TASK DETAILS.
Copy every line of the listing below word for word, and leave the pictures out of your copy.

SUPPLIED DATA.
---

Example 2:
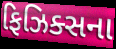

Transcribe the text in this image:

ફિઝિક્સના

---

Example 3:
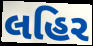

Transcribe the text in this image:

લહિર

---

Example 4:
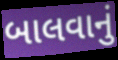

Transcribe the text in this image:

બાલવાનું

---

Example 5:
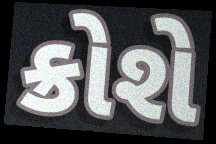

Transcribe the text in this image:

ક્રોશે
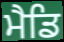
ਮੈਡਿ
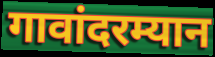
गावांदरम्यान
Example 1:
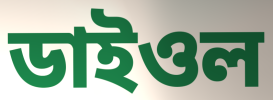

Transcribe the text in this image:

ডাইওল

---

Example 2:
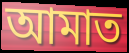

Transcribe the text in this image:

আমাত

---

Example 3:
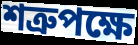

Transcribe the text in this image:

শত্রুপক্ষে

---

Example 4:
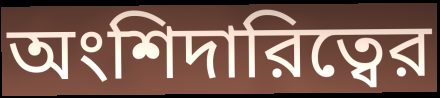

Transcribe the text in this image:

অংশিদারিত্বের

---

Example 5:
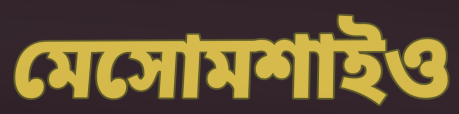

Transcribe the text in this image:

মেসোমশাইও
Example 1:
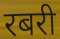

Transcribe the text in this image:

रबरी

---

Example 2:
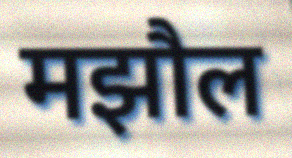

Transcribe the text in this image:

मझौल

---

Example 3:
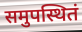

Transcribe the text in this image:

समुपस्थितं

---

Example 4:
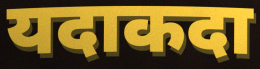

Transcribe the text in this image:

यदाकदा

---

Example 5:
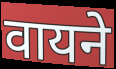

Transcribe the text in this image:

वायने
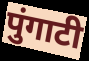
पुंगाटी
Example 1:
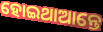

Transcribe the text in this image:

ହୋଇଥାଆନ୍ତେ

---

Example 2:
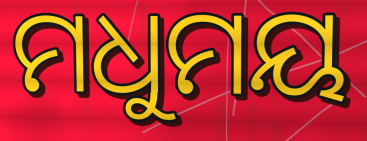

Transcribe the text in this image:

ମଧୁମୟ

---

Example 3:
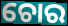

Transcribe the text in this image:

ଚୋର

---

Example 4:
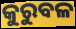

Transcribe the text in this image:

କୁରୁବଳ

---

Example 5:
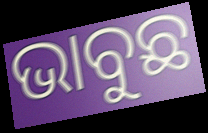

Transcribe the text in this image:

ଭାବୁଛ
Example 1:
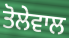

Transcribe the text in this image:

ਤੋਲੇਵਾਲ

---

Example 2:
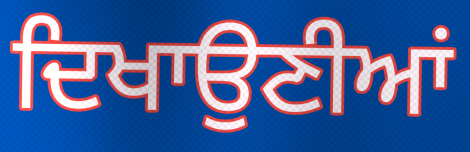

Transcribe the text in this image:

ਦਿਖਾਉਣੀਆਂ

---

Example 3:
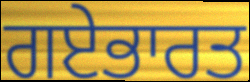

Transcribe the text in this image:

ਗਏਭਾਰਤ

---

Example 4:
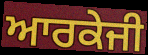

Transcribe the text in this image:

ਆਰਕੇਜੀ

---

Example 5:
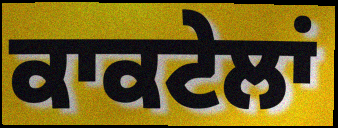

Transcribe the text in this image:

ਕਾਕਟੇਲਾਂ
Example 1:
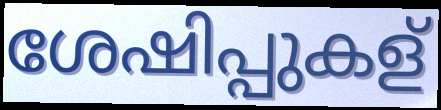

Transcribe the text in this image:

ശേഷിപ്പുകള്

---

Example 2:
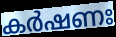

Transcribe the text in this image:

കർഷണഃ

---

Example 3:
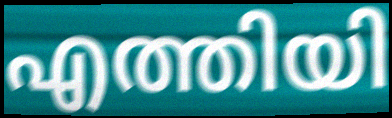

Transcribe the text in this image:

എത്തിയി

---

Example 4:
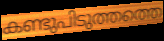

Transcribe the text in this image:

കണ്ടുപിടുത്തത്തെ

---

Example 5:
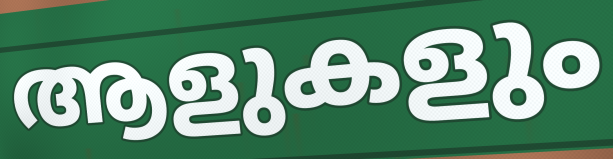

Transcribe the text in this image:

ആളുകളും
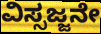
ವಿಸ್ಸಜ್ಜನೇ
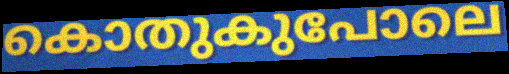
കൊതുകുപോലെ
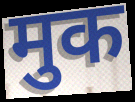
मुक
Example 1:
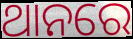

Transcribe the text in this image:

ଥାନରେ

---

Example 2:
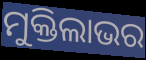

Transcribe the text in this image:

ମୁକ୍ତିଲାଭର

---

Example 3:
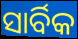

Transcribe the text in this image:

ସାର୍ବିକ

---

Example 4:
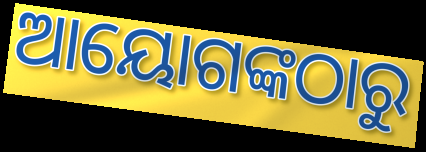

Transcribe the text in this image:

COMPLETE ANSWER.
---

Example 2:

Transcribe the text in this image:

ફિઝિક્સના

---

Example 3:

Transcribe the text in this image:

લહિર

---

Example 4:

Transcribe the text in this image:

બાલવાનું

---

Example 5:

Transcribe the text in this image:

ક્રોશે
ਮੈਡਿ
गावांदरम्यान
Example 1:

Transcribe the text in this image:

ডাইওল

---

Example 2:

Transcribe the text in this image:

আমাত

---

Example 3:

Transcribe the text in this image:

শত্রুপক্ষে

---

Example 4:

Transcribe the text in this image:

অংশিদারিত্বের

---

Example 5:

Transcribe the text in this image:

মেসোমশাইও
Example 1:

Transcribe the text in this image:

रबरी

---

Example 2:

Transcribe the text in this image:

मझौल

---

Example 3:

Transcribe the text in this image:

समुपस्थितं

---

Example 4:

Transcribe the text in this image:

यदाकदा

---

Example 5:

Transcribe the text in this image:

वायने
पुंगाटी
Example 1:

Transcribe the text in this image:

ହୋଇଥାଆନ୍ତେ

---

Example 2:

Transcribe the text in this image:

ମଧୁମୟ

---

Example 3:

Transcribe the text in this image:

ଚୋର

---

Example 4:

Transcribe the text in this image:

କୁରୁବଳ

---

Example 5:

Transcribe the text in this image:

ଭାବୁଛ
Example 1:

Transcribe the text in this image:

ਤੋਲੇਵਾਲ

---

Example 2:

Transcribe the text in this image:

ਦਿਖਾਉਣੀਆਂ

---

Example 3:

Transcribe the text in this image:

ਗਏਭਾਰਤ

---

Example 4:

Transcribe the text in this image:

ਆਰਕੇਜੀ

---

Example 5:

Transcribe the text in this image:

ਕਾਕਟੇਲਾਂ
Example 1:

Transcribe the text in this image:

ശേഷിപ്പുകള്

---

Example 2:

Transcribe the text in this image:

കർഷണഃ

---

Example 3:

Transcribe the text in this image:

എത്തിയി

---

Example 4:

Transcribe the text in this image:

കണ്ടുപിടുത്തത്തെ

---

Example 5:

Transcribe the text in this image:

ആളുകളും
ವಿಸ್ಸಜ್ಜನೇ
കൊതുകുപോലെ
मुक
Example 1:

Transcribe the text in this image:

ଥାନରେ

---

Example 2:

Transcribe the text in this image:

ମୁକ୍ତିଲାଭର

---

Example 3:

Transcribe the text in this image:

ସାର୍ବିକ

---

Example 4:

Transcribe the text in this image:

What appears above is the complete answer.